Use this tried and tested one to disable TCP port 445 in Windows 10 or 11.
Run Command Prompt as Administrator
Type following two commands
sc stop lanmanserver
sc config lanmanserver start=disabled
Reboot system
To check whether port 445 is listening by the system or not, if you get an empty result then you successfully blocked it.
netstat -n -a | findstr "LISTENING" | findstr ":445"
Of course, the above method should be used if you don’t require the port at all. Whereas if you require it sometimes, then alternatively, you can use your firewall to safeguard it. To accomplish this, configure them so that no outbound traffic is permitted through the open port. Although all services remain operational, however, accidentally entered malware would be unable to connect to the Internet or other computers.
1. Open Windows Defender Firewall with Advanced Security.
2. Select Inbound or Outbound Rules as per your requirement from the left side panel.
3. Find “File and Printer Sharing (SMB-In)” Private and Domain. Double click on them and then select “Block the connection”.
4. Now, right-click on these two rules and enable them.
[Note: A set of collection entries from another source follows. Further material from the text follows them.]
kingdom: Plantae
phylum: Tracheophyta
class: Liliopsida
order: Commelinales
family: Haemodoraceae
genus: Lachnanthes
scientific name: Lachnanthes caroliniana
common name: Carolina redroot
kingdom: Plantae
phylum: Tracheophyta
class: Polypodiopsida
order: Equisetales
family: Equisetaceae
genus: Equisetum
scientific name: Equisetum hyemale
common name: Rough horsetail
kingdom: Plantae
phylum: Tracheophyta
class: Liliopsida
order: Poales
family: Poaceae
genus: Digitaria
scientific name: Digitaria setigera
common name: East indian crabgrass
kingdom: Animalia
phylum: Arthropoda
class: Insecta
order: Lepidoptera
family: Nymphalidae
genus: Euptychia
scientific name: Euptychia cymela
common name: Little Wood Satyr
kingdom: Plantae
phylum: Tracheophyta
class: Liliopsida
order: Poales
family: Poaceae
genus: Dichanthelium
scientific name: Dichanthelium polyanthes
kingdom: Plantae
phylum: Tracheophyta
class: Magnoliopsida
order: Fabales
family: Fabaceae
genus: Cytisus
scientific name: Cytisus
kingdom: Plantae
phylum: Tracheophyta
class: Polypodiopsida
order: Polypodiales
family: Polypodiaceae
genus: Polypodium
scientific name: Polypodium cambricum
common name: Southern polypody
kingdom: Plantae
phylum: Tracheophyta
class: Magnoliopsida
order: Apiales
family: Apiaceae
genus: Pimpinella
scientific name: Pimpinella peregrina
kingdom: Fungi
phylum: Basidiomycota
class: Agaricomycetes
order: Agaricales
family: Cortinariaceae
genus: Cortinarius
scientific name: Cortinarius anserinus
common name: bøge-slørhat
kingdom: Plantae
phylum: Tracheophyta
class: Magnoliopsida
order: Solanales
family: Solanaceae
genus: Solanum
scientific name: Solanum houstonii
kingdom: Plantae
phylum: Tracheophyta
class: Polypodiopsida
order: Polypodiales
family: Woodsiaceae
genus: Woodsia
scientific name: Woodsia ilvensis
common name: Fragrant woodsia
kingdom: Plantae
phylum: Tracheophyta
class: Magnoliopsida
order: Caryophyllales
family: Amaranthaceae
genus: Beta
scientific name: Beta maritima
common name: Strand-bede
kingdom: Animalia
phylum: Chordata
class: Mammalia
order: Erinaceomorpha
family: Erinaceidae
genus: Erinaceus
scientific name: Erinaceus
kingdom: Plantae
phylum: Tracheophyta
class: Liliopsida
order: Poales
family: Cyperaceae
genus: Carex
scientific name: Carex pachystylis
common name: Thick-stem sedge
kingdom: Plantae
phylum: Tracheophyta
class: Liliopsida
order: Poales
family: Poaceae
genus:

How To Determine whether TCP port 445 is open or closed
After restarting your computer, launch the command prompt and enter ‘netstat -an‘. It will display a list of all open TCP ports. Make certain that ports 445 are not on this list. To confirm this, we can further utilize Avast Internet Security’s Wi-Fi inspector as an SMB vulnerability scanner and discovered that the port had been appropriately closed after following the tutorial above.
Ending Thoughts:
You have successfully limited the SMB server and port 445 in Windows 10 or 11, preventing harmful and ransomware assaults. Most importantly, your computer is no longer accessible via TCP port 445, which means the data on your hard drive is safe from unauthorized access. However, no tutorial can ensure complete security., thus, we also urge that you use a good antivirus program that is not free.
There is a widespread notion that an open port is hazardous. This is largely due to a lack of knowledge about how open ports work, why they are open, and which ones should not be open.
To interact across the Internet, open ports are required. An open port, on the other hand, can be problematic if the service listening on it is misconfigured, unpatched, exposed to exploits, or has low network security standards.
Vulnerable ports, such as the one used by the SMB protocol, are the most dangerous open ports, and they are enabled by default in some operating systems.